We take lots of stops along our drive today – one, a converted dairy farm/disc golf park where we exchange one van for something larger. It’s hot and I know I packed too many warm clothes thinking it’s going to be cold in the mountains. Most are dressed in shorts and tees. I’m in my long, thicker pants and a merino turtleneck. Ah well.
We stop at the North Cascades Visitor Center for a pee break. A volunteer talks about bears and I put my hands on the rough fur of a grizzly next to the soft fur of black bear. Off we go into the thrilling spires pushing up into the blue sky, barely a cloud in sight. Snow nestles in the bowls. The water below is a deep turquoise. I look for peeps my age and my speed wondering who will be my trail family.
We drive over Rainy Pass and see a sign for the PCT crossing I’ll make under a week.
Finally we arrive on the rutted dirt road up to Hart’s Pass, the highest – and most dangerous – road in Washington. I look warily over the side with no guardrail protecting a fall thousands of feet down. The views are spectacular as we finally arrive at a ranger station. Here is where we all leave our food, axes and spikes for the harder portion to our south. The US will not allow entry from Canada via the trail, so hikers have to walk thirty miles north to touch the terminus monument, then walk right back down.
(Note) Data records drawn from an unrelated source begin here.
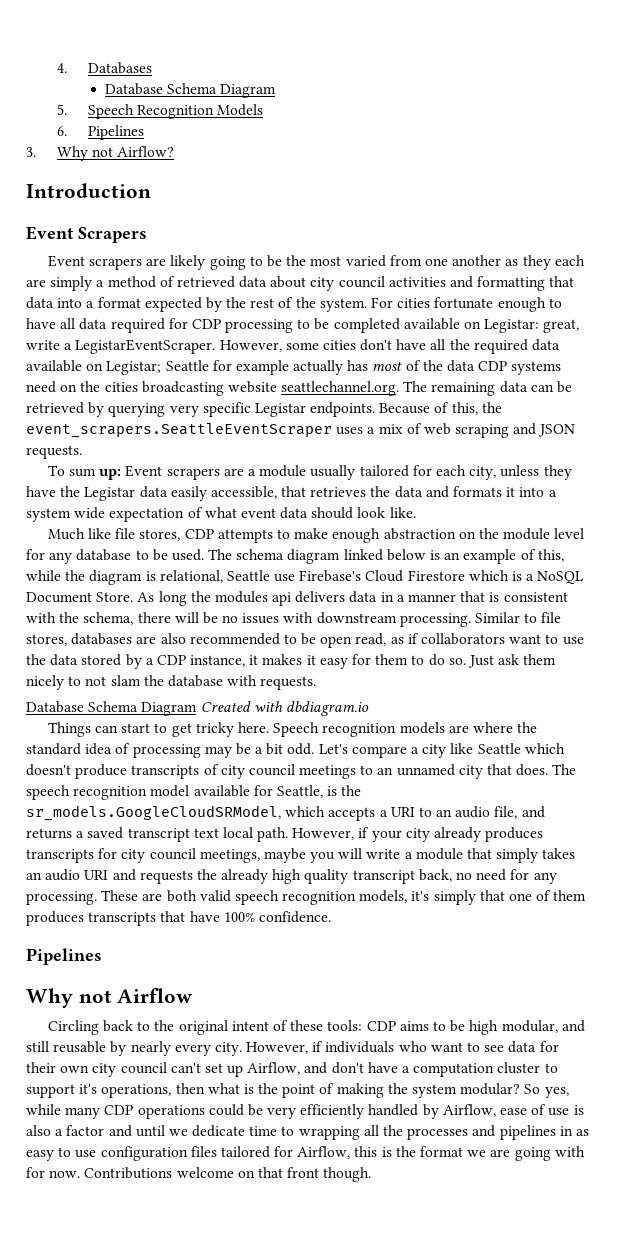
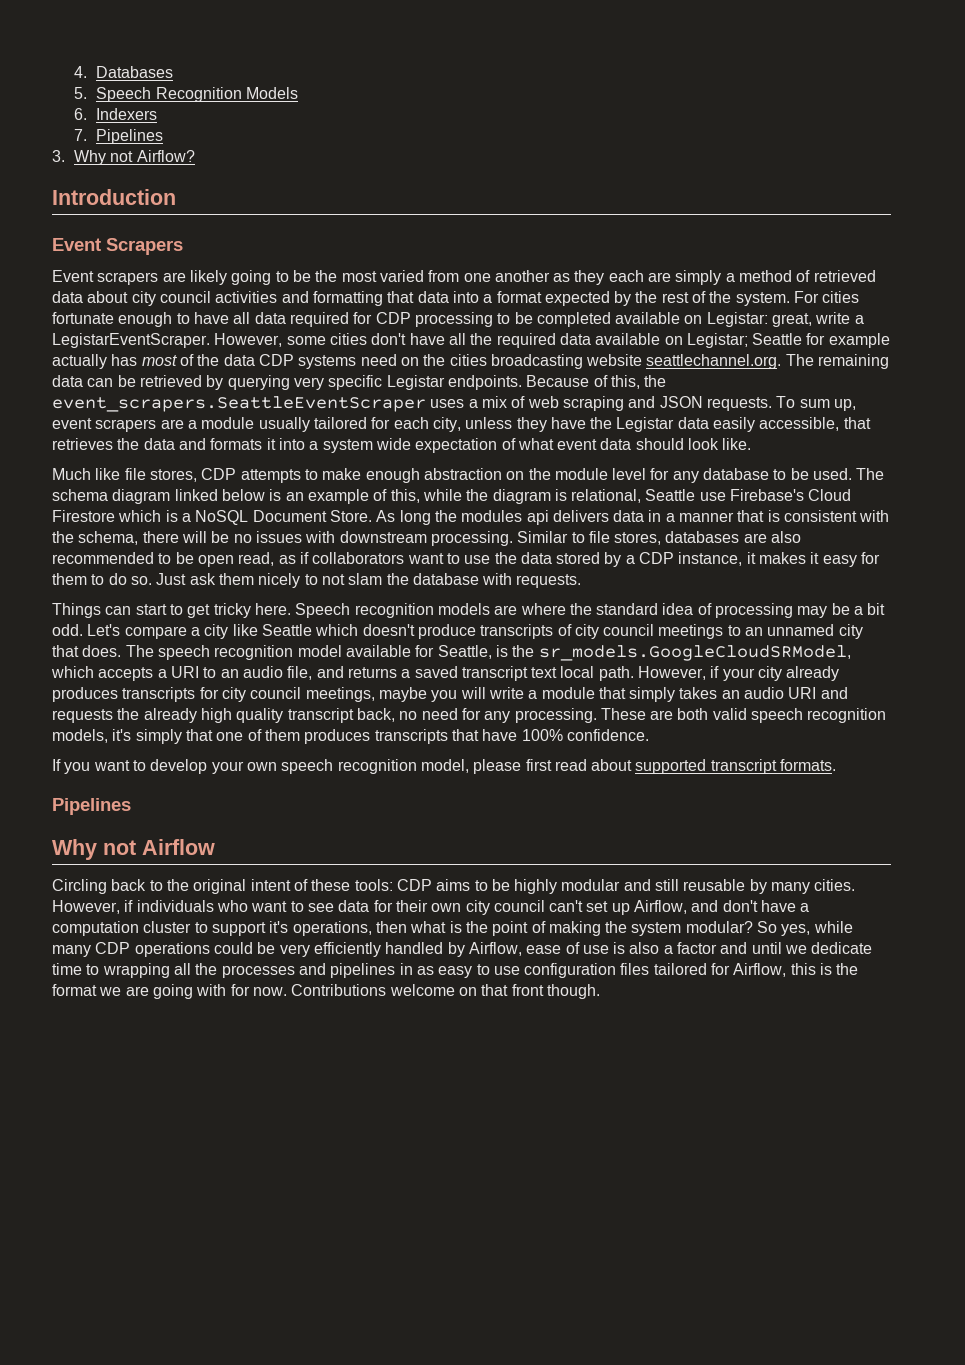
[104,83,277,98] // Database Schema Diagram -> (174, 72) none
(67, 131) none -> [96,108,158,120] [74,129,88,141] Indexers // 7.
(82, 452) // -> (772, 404) none
[99,465,163,480] up: Event -> [833,399,856,411] [52,418,92,429] up, event
[26,701,369,716] // Database Schema Diagram Created with dbdiagram.io -> (582, 581) none
(331, 917) none -> [52,759,837,774] // If you want to develop your own speech recognition model, please first read about supported transcript formats.
[469,1020,558,1035] high modular, -> [514,879,621,894] highly modular
[130,1041,242,1056] nearly every city. -> [771,879,856,894] many cities.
But it’s absolutely glorious walking. A quick picture of this entire gang and we’re off, the ultralight crew practically running ahead. I begin walking with Vincenzo who laughs at my utter joy as we skip up onto a ridgeline, an enormous chasm separating us from Mount Baker and the crown of the Cascades.
“You will spend five months smiling!” he tells me. I am smiling, all the way up and down wildflower-filled meadows, banks of grasses dotted with orange, purple, yellow, white, mauve, flying down the mountainside. I am so blessed. I am here now because something awful happened that I did not want to happen. But it got me here amidst balsam-scented forests, glacier-smooth rock and views for miles. I hear the largo from Mozart’s Clarinet Concerto as I walk on such beautiful trail, a super highway compared with the Te Araroa. My heart fills with gratitude.
The alicoop is up with a big noisy group next to me finally tucking in. I am exhausted, wrapped inside and thinking about tomorrow and all I am grateful for. I take with me to sleep now the question of what it will take to rise above my pain.
The answer catches me as my eyes close – walk.
18 Responses
I’m a little late joining the comment party – I’m sorry. My parents have been visiting from near Seattle, Washington. Ahh.. .the pictures of home! Thanks for sharing. I wish you well. Breathe deeply and take it all in.